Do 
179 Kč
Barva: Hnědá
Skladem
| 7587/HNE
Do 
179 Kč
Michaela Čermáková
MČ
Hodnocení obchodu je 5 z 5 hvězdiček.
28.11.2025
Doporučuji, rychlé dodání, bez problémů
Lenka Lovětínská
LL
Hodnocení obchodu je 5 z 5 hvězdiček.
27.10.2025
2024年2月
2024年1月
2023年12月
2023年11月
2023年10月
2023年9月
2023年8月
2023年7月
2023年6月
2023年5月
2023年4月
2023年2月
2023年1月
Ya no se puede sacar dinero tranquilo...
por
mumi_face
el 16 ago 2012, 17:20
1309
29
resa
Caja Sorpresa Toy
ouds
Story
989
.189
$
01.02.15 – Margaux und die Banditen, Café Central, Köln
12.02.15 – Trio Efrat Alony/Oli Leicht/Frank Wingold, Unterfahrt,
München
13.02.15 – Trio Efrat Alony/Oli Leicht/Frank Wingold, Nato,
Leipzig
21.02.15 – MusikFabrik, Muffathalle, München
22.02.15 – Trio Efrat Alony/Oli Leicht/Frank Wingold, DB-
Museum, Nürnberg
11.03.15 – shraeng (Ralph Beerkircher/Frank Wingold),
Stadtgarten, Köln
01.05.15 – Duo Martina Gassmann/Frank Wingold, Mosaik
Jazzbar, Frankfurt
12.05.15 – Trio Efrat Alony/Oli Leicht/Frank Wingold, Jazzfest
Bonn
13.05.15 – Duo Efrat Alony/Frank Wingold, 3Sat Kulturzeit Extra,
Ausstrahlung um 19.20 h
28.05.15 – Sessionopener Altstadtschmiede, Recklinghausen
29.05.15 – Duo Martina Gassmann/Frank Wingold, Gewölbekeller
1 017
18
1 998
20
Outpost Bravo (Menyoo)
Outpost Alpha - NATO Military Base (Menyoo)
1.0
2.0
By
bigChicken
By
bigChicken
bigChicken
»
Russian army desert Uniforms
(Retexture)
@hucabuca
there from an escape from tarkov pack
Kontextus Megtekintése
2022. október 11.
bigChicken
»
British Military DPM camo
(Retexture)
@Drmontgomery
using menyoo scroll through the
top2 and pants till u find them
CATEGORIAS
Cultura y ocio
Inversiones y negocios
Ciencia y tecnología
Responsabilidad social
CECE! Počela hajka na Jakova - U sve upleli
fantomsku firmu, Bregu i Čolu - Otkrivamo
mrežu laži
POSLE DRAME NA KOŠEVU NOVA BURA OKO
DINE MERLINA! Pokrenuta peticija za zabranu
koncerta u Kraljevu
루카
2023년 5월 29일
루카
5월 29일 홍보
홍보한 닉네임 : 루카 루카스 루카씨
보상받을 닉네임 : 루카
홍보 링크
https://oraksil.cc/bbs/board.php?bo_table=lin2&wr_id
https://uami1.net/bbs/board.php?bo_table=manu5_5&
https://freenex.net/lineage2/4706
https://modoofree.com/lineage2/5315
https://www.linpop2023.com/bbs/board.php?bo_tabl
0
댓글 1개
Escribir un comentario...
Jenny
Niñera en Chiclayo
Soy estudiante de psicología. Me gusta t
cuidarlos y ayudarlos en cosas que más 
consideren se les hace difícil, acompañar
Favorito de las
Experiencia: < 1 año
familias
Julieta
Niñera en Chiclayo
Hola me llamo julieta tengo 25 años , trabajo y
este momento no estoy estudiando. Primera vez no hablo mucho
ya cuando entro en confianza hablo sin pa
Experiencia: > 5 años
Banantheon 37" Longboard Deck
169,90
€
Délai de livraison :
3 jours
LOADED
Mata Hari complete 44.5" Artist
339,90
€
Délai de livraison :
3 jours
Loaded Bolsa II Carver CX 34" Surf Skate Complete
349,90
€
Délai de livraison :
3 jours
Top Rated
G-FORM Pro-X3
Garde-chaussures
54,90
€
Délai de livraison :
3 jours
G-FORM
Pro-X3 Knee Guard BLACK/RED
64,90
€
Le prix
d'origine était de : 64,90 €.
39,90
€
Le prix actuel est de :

**WORK REQUIRED**
Starting at the line above that contains "https://modoofree.com/lineage2/5315", write out each line exactly until the line that contains "este momento no" has been written, and stop there.

**RESPONSE TO THIS TASK**
https://modoofree.com/lineage2/5315
https://www.linpop2023.com/bbs/board.php?bo_tabl
0
댓글 1개
Escribir un comentario...
Jenny
Niñera en Chiclayo
Soy estudiante de psicología. Me gusta t
cuidarlos y ayudarlos en cosas que más 
consideren se les hace difícil, acompañar
Favorito de las
Experiencia: < 1 año
familias
Julieta
Niñera en Chiclayo
Hola me llamo julieta tengo 25 años , trabajo y
este momento no estoy estudiando. Primera vez no hablo mucho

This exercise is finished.